Report shows substantial difference in farm incomes

Tuesday 27 May 2014 20.13
The report showed that without EU payments non-dairy farmers would typically have been operating at an economic loss
The report showed that without EU payments non-dairy farmers would typically have been operating at an economic loss

Substantial differences in the incomes of Irish farm families last year have been highlighted by the National Farm Survey, published today by Teagasc.

The survey found that although average farm incomes were broadly stable compared with 2012, dairy farmers did particularly well, while cattle and sheep farmers suffered significant declines in income.

According to the figures, the average family farm income in Ireland is just over €25,000, while the average for dairy family farms was over €64,000.

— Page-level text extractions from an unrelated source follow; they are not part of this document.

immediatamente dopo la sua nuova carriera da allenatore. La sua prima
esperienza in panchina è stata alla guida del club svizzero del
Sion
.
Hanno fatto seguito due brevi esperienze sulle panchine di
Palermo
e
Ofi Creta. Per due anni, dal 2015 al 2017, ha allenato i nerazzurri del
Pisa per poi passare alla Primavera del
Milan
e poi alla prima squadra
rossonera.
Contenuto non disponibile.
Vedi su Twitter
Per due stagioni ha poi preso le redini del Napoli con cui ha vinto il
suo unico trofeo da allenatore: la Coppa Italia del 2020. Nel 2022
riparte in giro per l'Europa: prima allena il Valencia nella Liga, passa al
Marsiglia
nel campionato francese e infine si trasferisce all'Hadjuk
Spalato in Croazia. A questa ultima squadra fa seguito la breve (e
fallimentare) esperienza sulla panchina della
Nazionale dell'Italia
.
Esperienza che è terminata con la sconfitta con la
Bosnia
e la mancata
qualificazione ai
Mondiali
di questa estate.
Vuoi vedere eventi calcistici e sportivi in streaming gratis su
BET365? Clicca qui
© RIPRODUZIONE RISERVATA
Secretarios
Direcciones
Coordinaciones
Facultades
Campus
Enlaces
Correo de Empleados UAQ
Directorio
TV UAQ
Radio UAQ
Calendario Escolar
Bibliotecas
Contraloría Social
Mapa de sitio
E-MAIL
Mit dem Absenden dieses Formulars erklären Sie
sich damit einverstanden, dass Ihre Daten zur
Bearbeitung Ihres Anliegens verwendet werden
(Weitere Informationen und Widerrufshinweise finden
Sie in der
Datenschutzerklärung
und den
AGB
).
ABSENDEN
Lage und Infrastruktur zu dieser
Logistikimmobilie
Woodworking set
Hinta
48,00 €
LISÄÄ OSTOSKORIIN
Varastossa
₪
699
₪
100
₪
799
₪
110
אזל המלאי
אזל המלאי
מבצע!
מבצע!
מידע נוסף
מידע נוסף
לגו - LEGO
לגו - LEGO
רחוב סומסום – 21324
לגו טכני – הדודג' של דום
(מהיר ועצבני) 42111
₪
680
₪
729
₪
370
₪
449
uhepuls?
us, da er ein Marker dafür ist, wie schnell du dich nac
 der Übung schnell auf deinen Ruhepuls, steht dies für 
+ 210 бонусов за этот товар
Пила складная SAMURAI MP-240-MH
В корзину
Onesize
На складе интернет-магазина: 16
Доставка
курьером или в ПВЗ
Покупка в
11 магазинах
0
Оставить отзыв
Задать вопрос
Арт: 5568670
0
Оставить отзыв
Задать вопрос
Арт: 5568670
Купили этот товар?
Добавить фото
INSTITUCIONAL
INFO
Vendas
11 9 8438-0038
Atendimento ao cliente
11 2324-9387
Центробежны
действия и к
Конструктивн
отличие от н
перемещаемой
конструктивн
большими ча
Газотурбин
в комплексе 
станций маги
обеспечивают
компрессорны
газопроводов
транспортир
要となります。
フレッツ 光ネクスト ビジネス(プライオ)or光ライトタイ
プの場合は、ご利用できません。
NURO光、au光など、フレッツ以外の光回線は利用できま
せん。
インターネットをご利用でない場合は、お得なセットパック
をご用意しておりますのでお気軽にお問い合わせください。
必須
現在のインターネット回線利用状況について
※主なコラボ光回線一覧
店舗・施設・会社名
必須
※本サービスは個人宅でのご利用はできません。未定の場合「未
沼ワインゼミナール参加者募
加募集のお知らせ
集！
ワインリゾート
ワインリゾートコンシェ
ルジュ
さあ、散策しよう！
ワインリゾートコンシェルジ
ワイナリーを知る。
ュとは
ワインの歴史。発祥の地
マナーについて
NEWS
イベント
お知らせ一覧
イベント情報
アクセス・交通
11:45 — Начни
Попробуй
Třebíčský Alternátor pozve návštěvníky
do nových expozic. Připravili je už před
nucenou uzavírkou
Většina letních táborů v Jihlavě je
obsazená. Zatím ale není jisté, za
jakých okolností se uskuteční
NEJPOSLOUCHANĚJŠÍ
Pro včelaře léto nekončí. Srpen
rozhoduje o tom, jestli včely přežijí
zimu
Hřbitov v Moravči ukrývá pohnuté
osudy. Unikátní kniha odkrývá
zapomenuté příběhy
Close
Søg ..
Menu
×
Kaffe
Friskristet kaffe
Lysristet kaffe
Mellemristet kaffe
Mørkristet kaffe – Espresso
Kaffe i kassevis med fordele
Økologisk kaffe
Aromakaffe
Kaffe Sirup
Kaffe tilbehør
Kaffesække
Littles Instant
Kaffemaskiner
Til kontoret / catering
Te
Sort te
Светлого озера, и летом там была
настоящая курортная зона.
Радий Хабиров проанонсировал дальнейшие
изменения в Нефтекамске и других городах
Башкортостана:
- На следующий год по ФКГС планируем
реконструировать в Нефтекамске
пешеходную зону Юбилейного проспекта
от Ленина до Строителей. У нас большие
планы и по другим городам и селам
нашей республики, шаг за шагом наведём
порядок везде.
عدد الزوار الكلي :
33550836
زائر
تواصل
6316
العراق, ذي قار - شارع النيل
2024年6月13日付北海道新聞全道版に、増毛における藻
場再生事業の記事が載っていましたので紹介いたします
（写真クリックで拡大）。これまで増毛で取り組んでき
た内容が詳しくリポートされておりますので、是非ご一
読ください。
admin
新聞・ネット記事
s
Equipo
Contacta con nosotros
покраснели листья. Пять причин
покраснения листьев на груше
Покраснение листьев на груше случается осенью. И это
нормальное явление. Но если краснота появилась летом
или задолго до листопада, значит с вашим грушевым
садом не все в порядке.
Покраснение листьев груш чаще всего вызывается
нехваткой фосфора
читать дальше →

Overall, poor weather in the spring of last year combined with the continuing impact of the 2012 fodder crisis drove farm production costs up significantly last year and this affected profitability.

Sheep farmers had a particularly tough year with their average income down 39% to just over €11,000.

Income on cattle rearing farms was down by 22% to just below €9,500.

Costs for tillage farmers remained largely stable and there was also a rise in tillage yields. Despite this however, tillage farmers were made significantly worse off due to lower prices and reductions in the area they harvested.

Farmers also suffered a cut of about 8% in direct payments, including the EU single farm payment, the disadvantaged area scheme and other subsidies.

Overall direct payments from EU farm support schemes under the Common Agriculture Policy account for three quarters of total farm income across all farms in Ireland. 

The average amount of support received is €19,173. 

Without these payments the typical income for Irish farmers last year would have been just €6,466.

Without those payments however non-dairy farmers would typically have been operating at an economic loss in 2013.